Sales & Marketing: AI Use Cases

Intermediate3 min

Use this when: you're exploring AI opportunities in sales or marketing with a client, or looking for concrete examples to ground a discovery conversation about revenue acceleration and content automation.


Quick wins

  • Outreach email and cold call script drafting — AI generates personalized first drafts from account context, rep reviews and sends
  • Objection handling preparation — Generates likely objections and suggested responses based on prospect industry and product fit
  • Account prioritization and meeting prep — Synthesizes CRM data, recent activity, and news into a briefing before calls
  • Blog generation and audience research — Drafts blog posts from topic briefs and researches target audience interests
  • Product descriptions and promotional materials — Generates product copy from feature specs and brand voice guidelines
  • Headline and subject line testing — AI generates multiple variants for A/B testing ad copy, email subjects, and page layouts
  • Campaign briefs — Drafts campaign strategy documents from goals, audience segments, and past performance data

Strategic opportunities

  • Sales proposal generation with account context — Pulls account data, usage patterns, and competitive positioning into tailored proposals
  • RFP automation — Matches RFP questions to a response library, drafts answers, flags gaps for human review
  • AI lead scoring — Scores inbound leads based on firmographic data, behavior signals, and historical conversion patterns
  • Personalized outreach at scale — Dynamic content that adapts messaging to prospect segment, intent signals, and engagement history
  • CRM management via AI actions — Creating, updating, and enriching lead records through conversational interfaces
  • Dynamic SEO optimization — Continuously adjusts website content based on search trend analysis and ranking changes
  • Social media content from behavior data — Generates posts triggered by customer purchase patterns and engagement signals
  • Customer churn prediction — Models identify at-risk customers from usage patterns, enabling proactive retention offers
  • AI-driven product recommendations — Personalized e-commerce suggestions based on browsing history, purchase patterns, and similar users
  • Dynamic pricing and personalized discounts — Adjusts pricing based on demand signals, inventory, and customer segment
  • Image-based visual search for product discovery — Customers search by uploading photos to find similar products
  • Pitch deck enrichment — Pulls account usage data and enriches with competitive intelligence for sales presentations

How teams are doing this

Scenario: Personalized outreach for a B2B SaaS company The sales team spends 45 minutes per prospect researching and writing emails. The team builds an agent workflow: pull LinkedIn profile + company news + CRM history, generate a personalized email draft, route to the rep for review. Time per prospect drops to 10 minutes. Reply rates increase because emails reference specific company context.

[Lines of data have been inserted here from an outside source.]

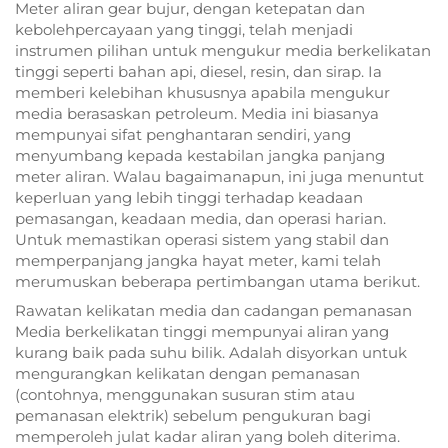
Meter aliran gear bujur, dengan ketepatan dan
kebolehpercayaan yang tinggi, telah menjadi
instrumen pilihan untuk mengukur media berkelikatan
tinggi seperti bahan api, diesel, resin, dan sirap. Ia
memberi kelebihan khususnya apabila mengukur
media berasaskan petroleum. Media ini biasanya
mempunyai sifat penghantaran sendiri, yang
menyumbang kepada kestabilan jangka panjang
meter aliran. Walau bagaimanapun, ini juga menuntut
keperluan yang lebih tinggi terhadap keadaan
pemasangan, keadaan media, dan operasi harian.
Untuk memastikan operasi sistem yang stabil dan
memperpanjang jangka hayat meter, kami telah
merumuskan beberapa pertimbangan utama berikut.
Rawatan kelikatan media dan cadangan pemanasan
Media berkelikatan tinggi mempunyai aliran yang
kurang baik pada suhu bilik. Adalah disyorkan untuk
mengurangkan kelikatan dengan pemanasan
(contohnya, menggunakan susuran stim atau
pemanasan elektrik) sebelum pengukuran bagi
memperoleh julat kadar aliran yang boleh diterima.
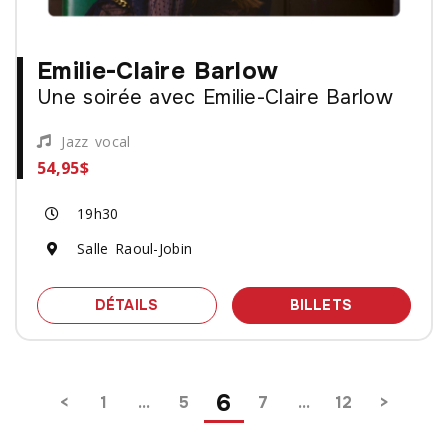
Emilie-Claire Barlow
Une soirée avec Emilie-Claire Barlow
Jazz vocal
54,95$
19h30
Salle Raoul-Jobin
SPECTACLE EMILIE-CLAIRE BARLOW -
DES BILLET
DÉTAILS
BILLETS
Pagination
6
1
…
5
7
…
12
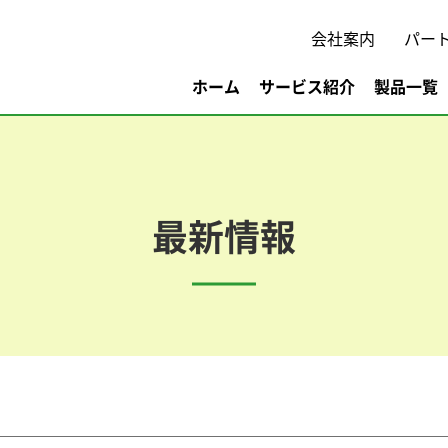
会社案内
パー
ホーム
サービス紹介
製品一覧
最新情報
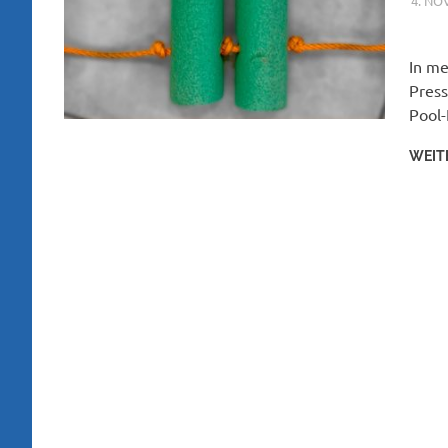
4. NO
In me
Press
Pool-
WEIT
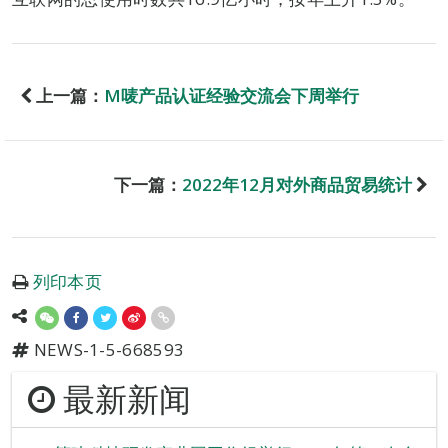
上一篇：
M唛产品认证经验交流会下周举行
下一篇：
2022年12月对外商品贸易统计
列印本页
NEWS-1-5-668593
最新新闻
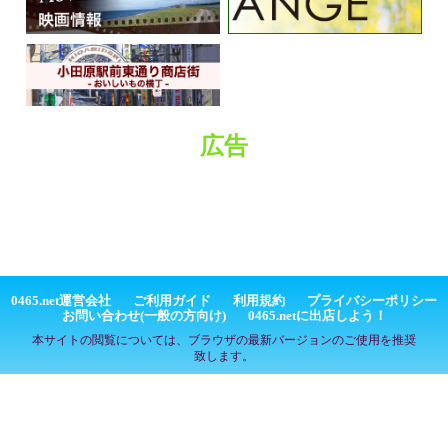
広告
0465.net運営会社
ご利用ガイド
利用規約
プライバシーポリシー
お問い合わせ(一般の方向け)
0465.netに出店しよう！
本サイトの閲覧については、ブラウザの最新バージョンのご使用を推奨
致します。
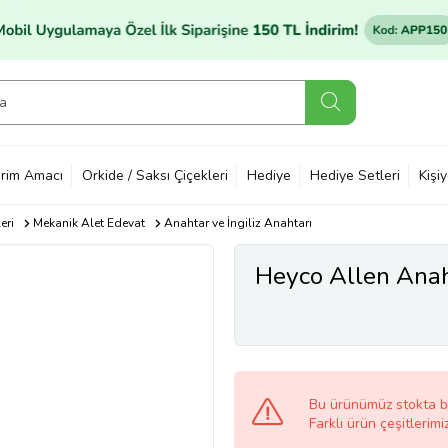
rim Amacı
Orkide / Saksı Çiçekleri
Hediye
Hediye Setleri
Kişi
eri
Mekanik Alet Edevat
Anahtar ve İngiliz Anahtarı
Heyco Allen Ana
Bu ürünümüz stokta 
Farklı ürün çeşitlerimi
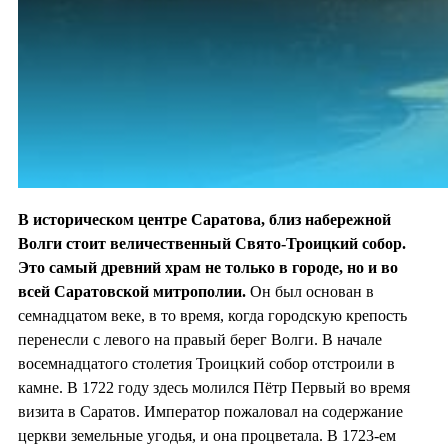
В историческом центре Саратова, близ набережной
Волги стоит величественный Свято-Троицкий собор.
Это самый древний храм не только в городе, но и во
всей Саратовской митрополии.
Он был основан в
семнадцатом веке, в то время, когда городскую крепость
перенесли с левого на правый берег Волги. В начале
восемнадцатого столетия Троицкий собор отстроили в
камне. В 1722 году здесь молился Пётр Первый во время
визита в Саратов. Император пожаловал на содержание
церкви земельные угодья, и она процветала. В 1723-ем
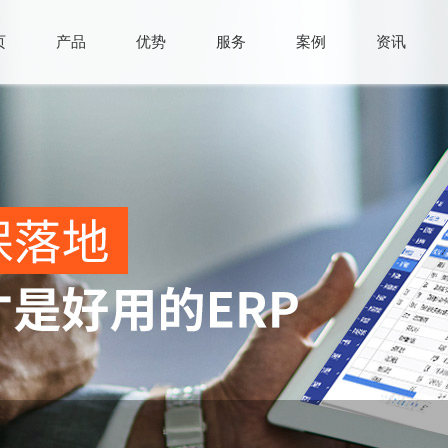
页
产品
优势
服务
案例
资讯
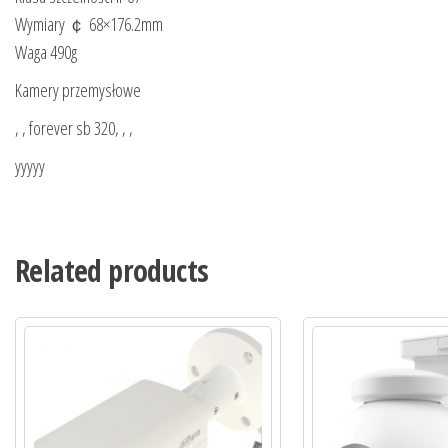
Wymiary ￠ 68×176.2mm
Waga 490g
Kamery przemysłowe
, , forever sb 320, , ,
yyyyy
Related products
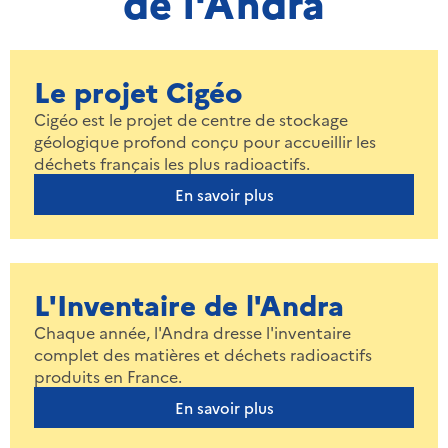
de l'Andra
Le projet Cigéo
Cigéo est le projet de centre de stockage
géologique profond conçu pour accueillir les
déchets français les plus radioactifs.
En savoir plus
L'Inventaire de l'Andra
Chaque année, l'Andra dresse l'inventaire
complet des matières et déchets radioactifs
produits en France.
En savoir plus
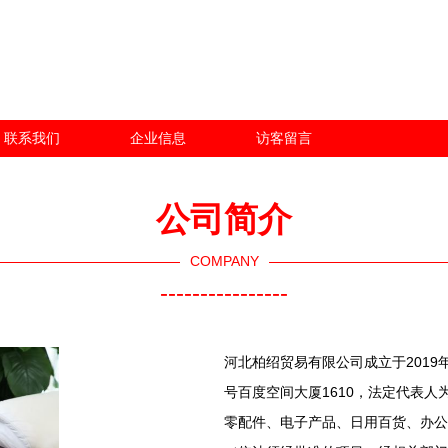
联系我们
企业信息
访客留言
公司简介
COMPANY
----------------
河北柏绍贸易有限公司成立于2019
号百度空间大厦1610，法定代表
零配件、电子产品、日用百货、办公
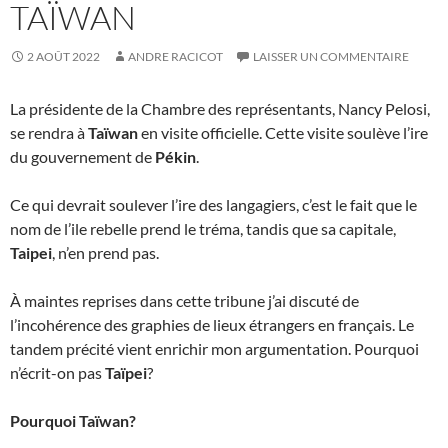
TAÏWAN
2 AOÛT 2022
ANDRE RACICOT
LAISSER UN COMMENTAIRE
La présidente de la Chambre des représentants, Nancy Pelosi,
se rendra à
Taïwan
en visite officielle. Cette visite soulève l’ire
du gouvernement de
Pékin
.
Ce qui devrait soulever l’ire des langagiers, c’est le fait que le
nom de l’ile rebelle prend le tréma, tandis que sa capitale,
Taipei
, n’en prend pas.
À maintes reprises dans cette tribune j’ai discuté de
l’incohérence des graphies de lieux étrangers en français. Le
tandem précité vient enrichir mon argumentation. Pourquoi
n’écrit-on pas
Taïpei
?
Pourquoi Taïwan?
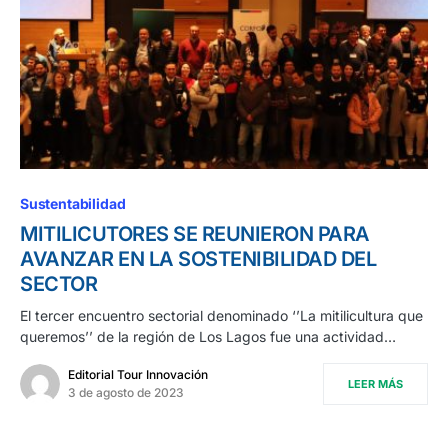
Sustentabilidad
MITILICUTORES SE REUNIERON PARA
AVANZAR EN LA SOSTENIBILIDAD DEL
SECTOR
El tercer encuentro sectorial denominado ‘’La mitilicultura que
queremos’’ de la región de Los Lagos fue una actividad…
Editorial Tour Innovación
LEER MÁS
3 de agosto de 2023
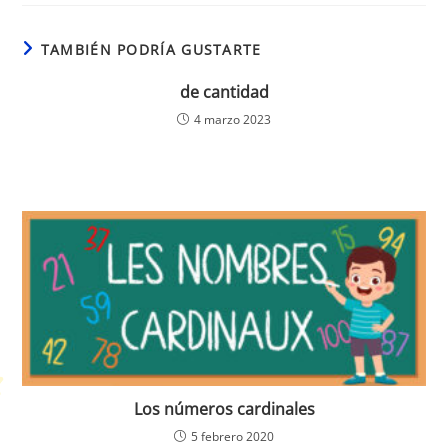
TAMBIÉN PODRÍA GUSTARTE
de cantidad
4 marzo 2023
Los números cardinales
5 febrero 2020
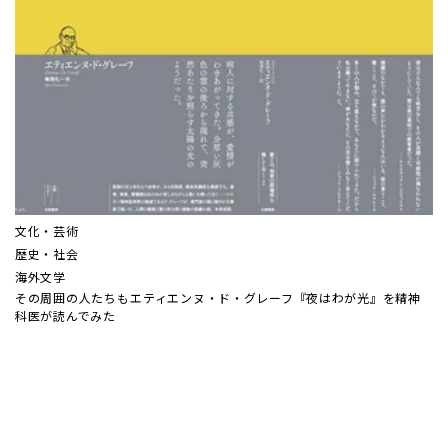
文化・芸術
歴史・社会
海外文学
その周囲の人たちも――エティエンヌ・ド・グレーフ『夜はわが光』を精神
科医が読んでみた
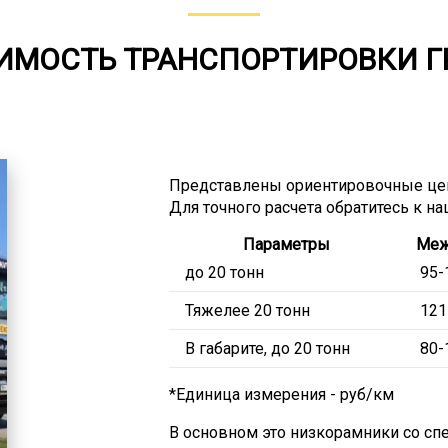
ИМОСТЬ ТРАНСПОРТИРОВКИ Г
Представлены ориентировочные це
Для точного расчета обратитесь к н
Параметры
Меж
до 20 тонн
95-
Тяжелее 20 тонн
121
В габарите, до 20 тонн
80-
*Единица измерения - руб/км
В основном это низкорамники со с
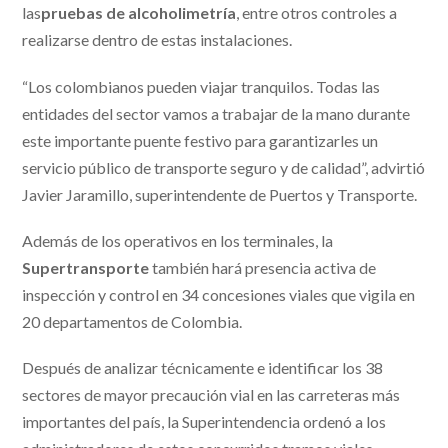
las
pruebas de alcoholimetría
, entre otros controles a
realizarse dentro de estas instalaciones.
“Los colombianos pueden viajar tranquilos. Todas las
entidades del sector vamos a trabajar de la mano durante
este importante puente festivo para garantizarles un
servicio público de transporte seguro y de calidad”, advirtió
Javier Jaramillo, superintendente de Puertos y Transporte.
Además de los operativos en los terminales, la
Supertransporte
también hará presencia activa de
inspección y control en 34 concesiones viales que vigila en
20 departamentos de Colombia.
Después de analizar técnicamente e identificar los 38
sectores de mayor precaución vial en las carreteras más
importantes del país, la Superintendencia ordenó a los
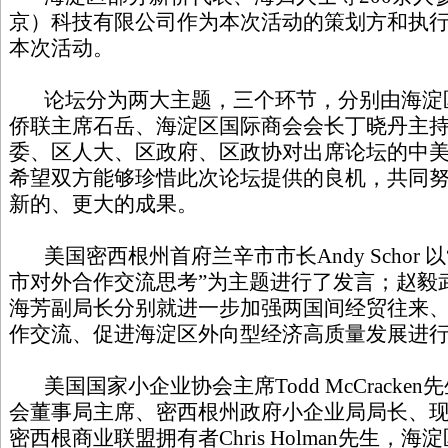
京）科技有限公司作为本次活动的策划方和执
本次活动。
论坛分为两大主题，三个环节，分别由海淀
侨联主席石岳、海淀区国际商会会长丁晓丹主
委、区人大、区政府、区政协对出席论坛的中
希望双方能够珍惜此次论坛提供的良机，共同
新的、更大的成果。
美国密西根州首府兰辛市市长Andy Schor
市对外合作交流思考”为主题进行了发言；赵毅
海芳副局长分别就进一步加强两国间经贸往来
作交流、促进海淀区外向型经济高质量发展进
美国国家小企业协会主席Todd McCracke
会董事局主席、密西根州政府小企业局局长、
密西根商业联盟拥有者Chris Holman先生，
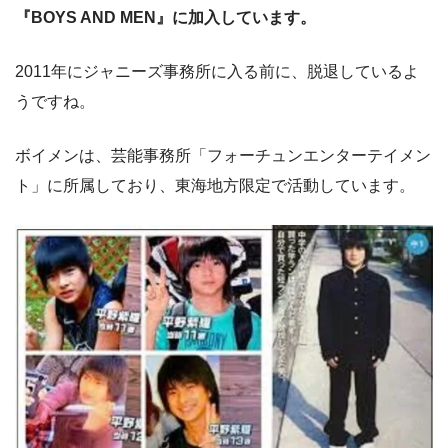
『BOYS AND MEN』に加入しています。
2011年にジャニーズ事務所に入る前に、脱退しているよ
うですね。
ボイメンは、芸能事務所「フォーチュンエンターテイメン
ト」に所属しており、東海地方限定で活動しています。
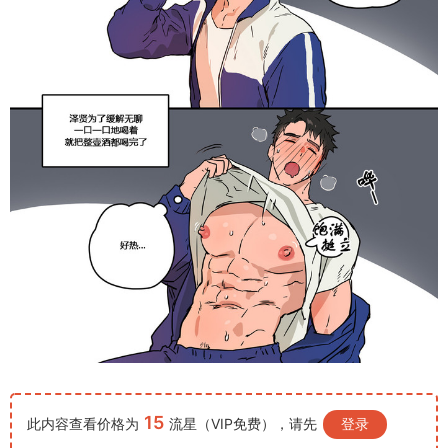
15
此内容查看价格为
流星（VIP免费），请先
登录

Scenario: RFP response acceleration A consulting firm receives 200-page RFPs. The team builds a retrieval system over their library of past responses (500+ RFPs). For each new RFP, the agent matches questions to existing answers, drafts responses, and flags questions that need fresh writing. RFP turnaround drops from 2 weeks to 3 days.

Scenario: Content pipeline for a marketing team A marketing team needs 20 blog posts per month. They set up an agent-as-drafter workflow: PM provides topic brief and target keywords, agent drafts the post with SEO structure, writer reviews and adds voice. Output doubles without adding headcount.